The Problem with Peeking

Imagine your boss is impatient. Instead of waiting for all 1,000 visitors to be assigned, she wants to check the results after every 100 visitors per group — peeking at \(n = 100, 200, \ldots, 1000\) — and stop the experiment as soon as any test comes back significant at \(\alpha = 0.05\). This sounds reasonable. It is not.

The problem is about the cumulative false positive rate. A single hypothesis test at \(\alpha = 0.05\) has, by design, a 5% chance of rejecting a true null hypothesis. But each additional peek is a fresh opportunity to get a spurious significant result. Across 10 peeks, the probability of at least one false positive is much higher than 5%, even if the null is true throughout.

We can quantify this with a simulation. We set up a world where the null is true (\(\pi_A = \pi_B = 0.20\), so \(\theta = 0\)) and run 10,000 simulated experiments. In each experiment, we peek 10 times and record whether any peek produces a p-value below 0.05.

np.random.seed(99)
N_SIMS = 10_000
false_positives = 0

for _ in range(N_SIMS):
    A_null = np.random.binomial(1, 0.20, 1000)
    B_null = np.random.binomial(1, 0.20, 1000)
    peeked_significant = False
    for peek in range(100, 1001, 100):
        a = A_null[:peek]
        b = B_null[:peek]
        se_peek = np.sqrt(a.mean() * (1 - a.mean()) / peek + b.mean() * (1 - b.mean()) / peek)
        if se_peek == 0:
            continue
        z_peek = (a.mean() - b.mean()) / se_peek
        p_peek = 2 * (1 - stats.norm.cdf(abs(z_peek)))
        if p_peek < 0.05:
            peeked_significant = True
            break
    if peeked_significant:
        false_positives += 1

empirical_fpr = false_positives / N_SIMS
print(f"Nominal false positive rate (single test): 5.00%")
print(f"Empirical false positive rate (10 peeks):  {empirical_fpr * 100:.1f}%")
Nominal false positive rate (single test): 5.00%
Empirical false positive rate (10 peeks):  20.2%

The empirical false positive rate under peeking is roughly 20–25% — four to five times the nominal 5% level. In other words, if you adopt the peeking strategy, you will declare a winner in roughly one out of every four experiments even when neither CTA is actually better.

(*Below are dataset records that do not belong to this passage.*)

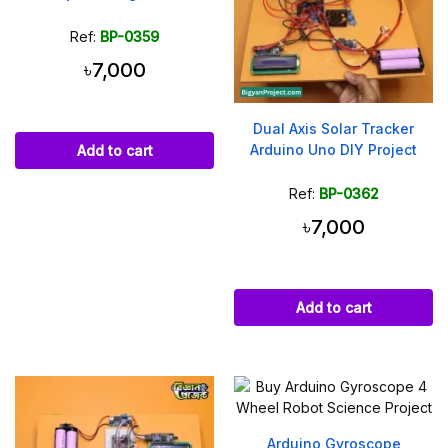
Ref:
BP-0359
৳7,000
Dual Axis Solar Tracker
Arduino Uno DIY Project
Add to cart
Ref:
BP-0362
৳7,000
Add to cart
Arduino Gyroscope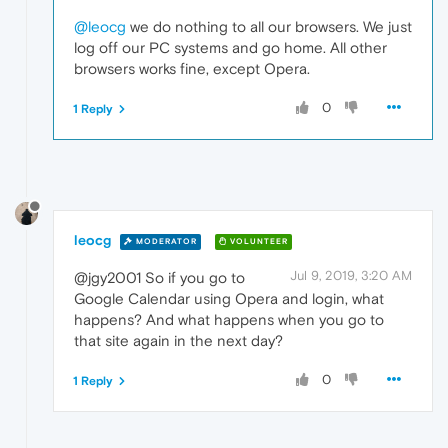
@leocg
we do nothing to all our browsers. We just
log off our PC systems and go home. All other
browsers works fine, except Opera.
0
1 Reply
leocg
MODERATOR
VOLUNTEER
Jul 9, 2019, 3:20 AM
@jgy2001 So if you go to
Google Calendar using Opera and login, what
happens? And what happens when you go to
that site again in the next day?
0
1 Reply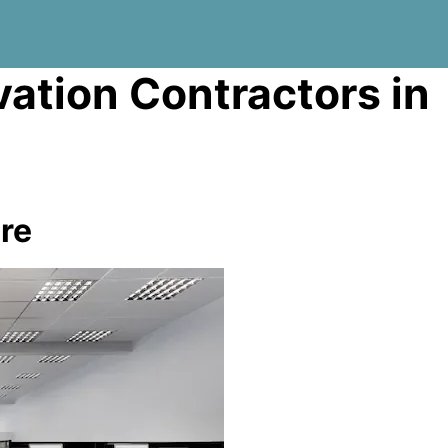
vation Contractors in
re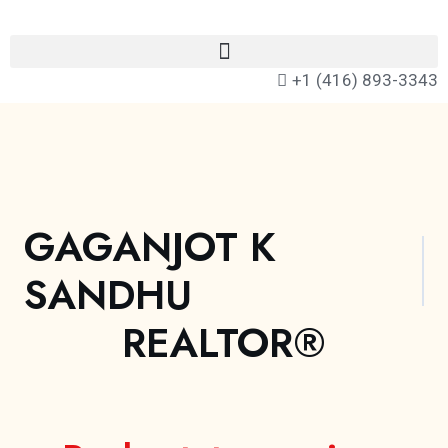
+1 (416) 893-3343
GAGANJOT K
SANDHU
REALTOR®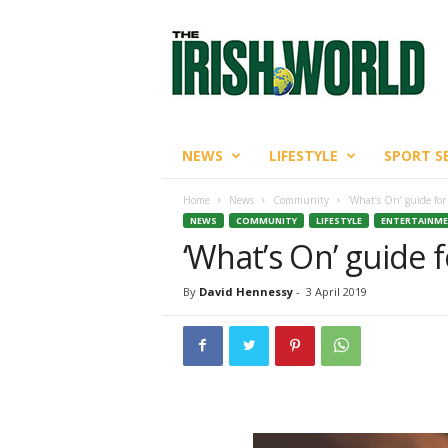
T
h
e
I
r
i
s
NEWS
LIFESTYLE
SPORT S
h
W
Home
News
Community
‘What’s On’ guide for
o
NEWS
COMMUNITY
LIFESTYLE
ENTERTAINM
r
‘What’s On’ guide f
l
d
By
David Hennessy
-
3 April 2019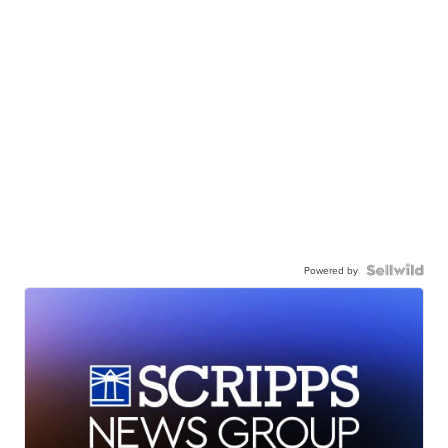
Powered by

This is not a loophole or a quirk — it is a fundamental property of classical frequentist inference. The p-value guarantee holds only if the test is specified in advance and run exactly once. Every additional peek erodes that guarantee. In practice, if you need to monitor experiments in real time, the right tool is sequential testing with an alpha-spending function, or a Bayesian framework designed for continuous monitoring — not repeated application of a fixed-sample test.